Kibera Soccer
- Formation: 2002
- Purpose: Football Team
- Headquarters: Kibera, Nairobi
- Affiliations: CFK Africa

= Kibera Soccer FC =

Kenyan football club

Kibera Soccer FC is a professional football club based in Kibera, Nairobi, Kenya. The Kibera Soccer Women's FC is the first women's club from informal settlements to earn promotion to the Kenyan Women's Premier League. The women’s and men’s teams compete weekly and participate in community services with collaborating NGOs, partner schools, and health centers.

== Kibera Soccer FC ==
Kibera Soccer FC was established in 2014 after several boys approached the coaching staff of Kibera Girls Soccer Academy, requesting training. The newly formed team initially participated in tournaments throughout Kibera until 2016, when they registered to compete in the Football Kenya Federation Sub-County League, the lowest tier of the professional Kenyan football leagues. They played one season in this league before being promoted to the county level. The team then spent two seasons in the county league, followed by one season in the regional league and another in the Division 2, where they were crowned champions. In 2021, they were promoted to National Division 1—Zone A (the third tier), where they currently compete.

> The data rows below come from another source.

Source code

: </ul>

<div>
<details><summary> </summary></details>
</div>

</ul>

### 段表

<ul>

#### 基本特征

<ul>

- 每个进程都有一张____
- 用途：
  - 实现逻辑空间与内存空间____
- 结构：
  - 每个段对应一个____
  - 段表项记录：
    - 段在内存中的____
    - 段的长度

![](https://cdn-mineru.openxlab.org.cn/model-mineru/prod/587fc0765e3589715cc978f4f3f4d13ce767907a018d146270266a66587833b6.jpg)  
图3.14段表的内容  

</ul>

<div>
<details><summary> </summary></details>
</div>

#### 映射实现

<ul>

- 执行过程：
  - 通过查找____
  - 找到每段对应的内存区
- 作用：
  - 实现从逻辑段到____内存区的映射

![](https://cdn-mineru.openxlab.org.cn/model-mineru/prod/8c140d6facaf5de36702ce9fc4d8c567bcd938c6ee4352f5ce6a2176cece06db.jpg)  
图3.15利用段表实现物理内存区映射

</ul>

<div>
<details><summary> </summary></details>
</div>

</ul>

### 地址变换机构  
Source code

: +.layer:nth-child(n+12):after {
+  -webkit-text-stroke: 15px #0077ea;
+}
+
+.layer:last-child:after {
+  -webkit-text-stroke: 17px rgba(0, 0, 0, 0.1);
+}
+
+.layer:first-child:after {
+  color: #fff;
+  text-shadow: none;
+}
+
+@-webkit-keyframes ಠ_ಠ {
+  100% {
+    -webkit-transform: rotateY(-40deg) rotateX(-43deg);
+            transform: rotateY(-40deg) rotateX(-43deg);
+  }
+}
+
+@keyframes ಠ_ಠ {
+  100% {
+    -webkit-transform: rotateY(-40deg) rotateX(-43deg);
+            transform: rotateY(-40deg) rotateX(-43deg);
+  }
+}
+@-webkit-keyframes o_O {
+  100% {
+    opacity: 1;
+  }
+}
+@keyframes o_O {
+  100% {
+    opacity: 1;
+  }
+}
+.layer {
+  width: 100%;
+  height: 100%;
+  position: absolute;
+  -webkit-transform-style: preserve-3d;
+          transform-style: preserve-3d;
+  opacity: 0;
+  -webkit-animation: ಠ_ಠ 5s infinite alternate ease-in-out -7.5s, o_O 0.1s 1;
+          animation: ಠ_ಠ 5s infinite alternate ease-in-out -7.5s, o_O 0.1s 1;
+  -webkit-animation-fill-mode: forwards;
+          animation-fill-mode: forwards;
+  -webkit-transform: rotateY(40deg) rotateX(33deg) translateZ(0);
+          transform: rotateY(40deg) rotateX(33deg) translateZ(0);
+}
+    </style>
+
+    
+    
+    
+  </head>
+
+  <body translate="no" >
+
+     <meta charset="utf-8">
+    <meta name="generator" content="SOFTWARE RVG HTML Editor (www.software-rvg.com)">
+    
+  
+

== Kibera Soccer Women's FC ==
Kibera Soccer Women FC was founded in 2002 as Girls’ Soccer FC to empower the girls in Kibera through sports. There were not many girls’ teams at the time, so they played against boys’ teams and won several tournaments. Football alone did not help solve the girls’ problems, so in 2006, the team was transformed into a full-fledged girls’ high school, Kibera Girls Soccer Academy. Kibera Girls’ Soccer Academy continued participating in the national leagues and was promoted to the Women’s Premier League in 2008, the highest football league in Kenya. Under a new name—Kibera Soccer Women FC—the team was promoted back to the Kenya Women Premier League in 2023, finishing fourth.

== Achievements ==
- 2022 Caretaker League Division One Champions (men)
- 2023 FKF Division One Champions (men)
- 2023 FKF Women’s Cup 2nd Runners up
- 2024 FKF Women's Cup Runners up
- 2025 FKF Women's Cup Winners

== Partnerships ==
Kibera Soccer and Kibera Soccer Women's are partners of CFK Africa, a Kenya-based NGO that empowers youth in informal settlements. In collaboration with CFK Africa programming, Kibera FC players act as mentors to the youth.